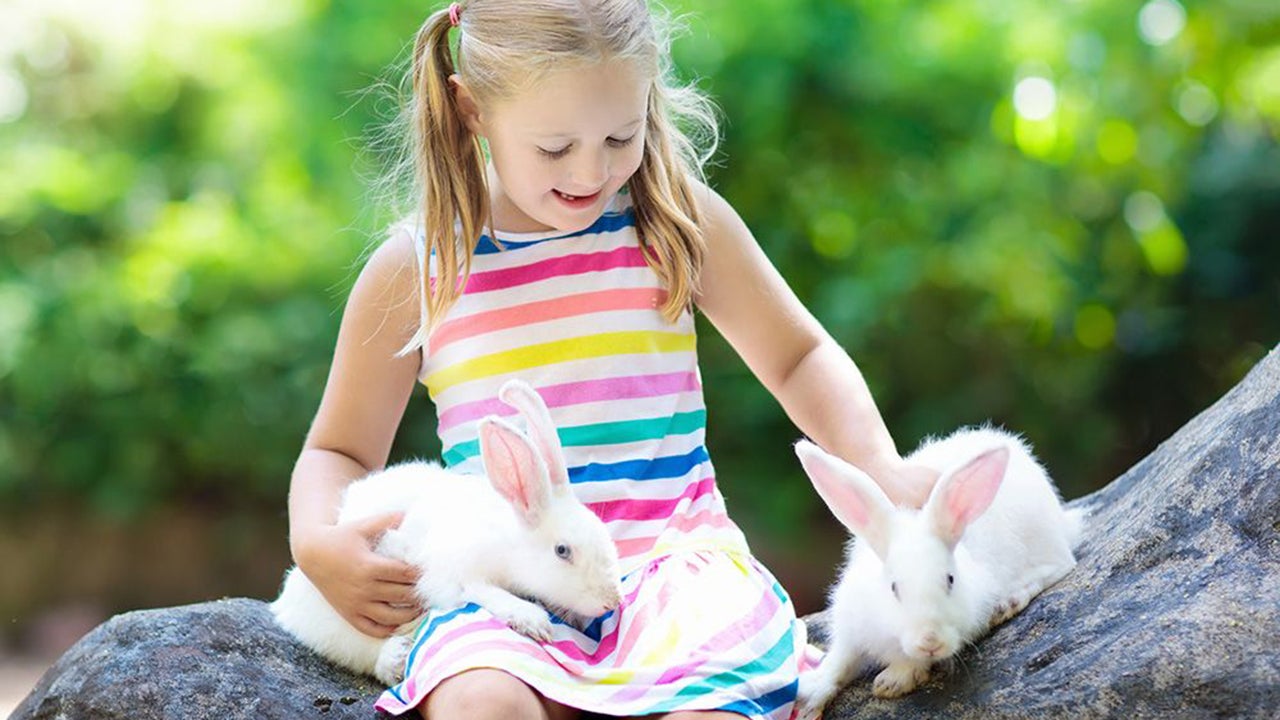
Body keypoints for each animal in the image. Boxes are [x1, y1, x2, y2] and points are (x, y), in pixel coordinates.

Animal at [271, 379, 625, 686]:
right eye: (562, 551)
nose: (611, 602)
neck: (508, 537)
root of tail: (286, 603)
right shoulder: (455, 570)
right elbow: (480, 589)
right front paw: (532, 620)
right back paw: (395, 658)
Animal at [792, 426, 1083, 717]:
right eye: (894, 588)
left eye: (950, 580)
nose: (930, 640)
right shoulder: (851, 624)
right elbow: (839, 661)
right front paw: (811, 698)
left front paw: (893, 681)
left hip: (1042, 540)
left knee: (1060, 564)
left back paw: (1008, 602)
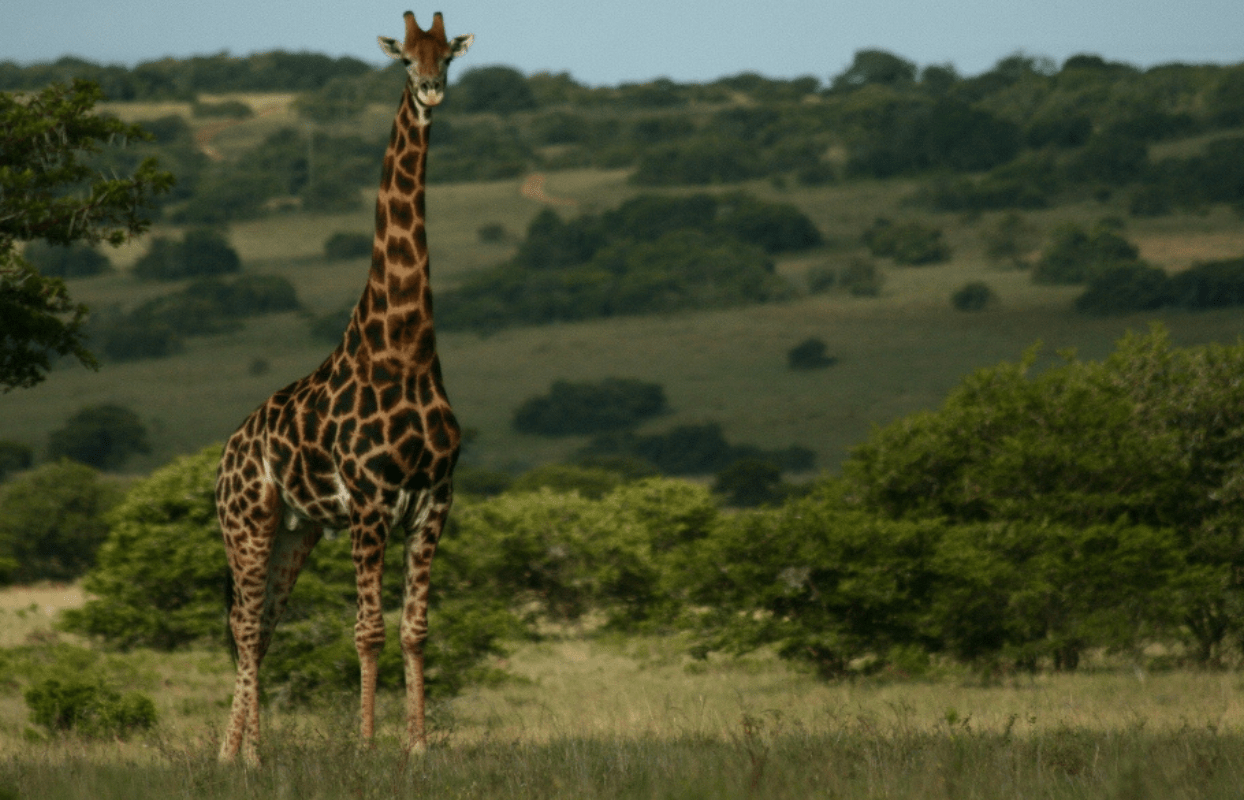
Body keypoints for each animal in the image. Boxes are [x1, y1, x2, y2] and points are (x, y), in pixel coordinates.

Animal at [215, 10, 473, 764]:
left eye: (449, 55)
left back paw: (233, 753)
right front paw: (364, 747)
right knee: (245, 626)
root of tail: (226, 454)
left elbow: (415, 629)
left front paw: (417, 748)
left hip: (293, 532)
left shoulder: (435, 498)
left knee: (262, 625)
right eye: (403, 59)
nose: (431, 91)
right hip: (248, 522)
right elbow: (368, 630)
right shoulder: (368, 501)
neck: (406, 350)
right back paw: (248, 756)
===
## Prompt:
Apart from the pictures, the whole listing should be reproduced exactly.

## Output:
Body keypoints for each animal in the image. Boxes are [x1, y1, x2, y2] and points are (x, y), in pixel coordinates.

Animal at [271, 379, 625, 686]:
right eye: (562, 551)
nose: (611, 602)
neck: (508, 537)
root of tail: (286, 603)
right shoulder: (455, 570)
right elbow: (480, 589)
right front paw: (532, 620)
right back paw: (395, 658)
Animal at [792, 426, 1083, 717]:
right eye: (894, 588)
left eye: (950, 580)
nose: (930, 640)
right shoulder: (851, 624)
right elbow: (839, 661)
right front paw: (811, 698)
left front paw: (893, 681)
left hip: (1042, 540)
left knee: (1060, 564)
left back paw: (1008, 602)
Body keypoints for each animal in the image. Boxes are [x1, y1, x2, y2] and points are (x, y), in pixel coordinates.

Animal at [215, 10, 473, 764]:
left eye: (449, 55)
left back paw: (233, 753)
right front paw: (364, 747)
right knee: (245, 626)
root of tail: (226, 454)
left elbow: (415, 629)
left front paw: (417, 748)
left hip: (293, 532)
left shoulder: (435, 498)
left knee: (262, 625)
right eye: (403, 59)
nose: (431, 91)
right hip: (248, 522)
right elbow: (368, 630)
right shoulder: (368, 501)
neck: (406, 350)
right back paw: (248, 756)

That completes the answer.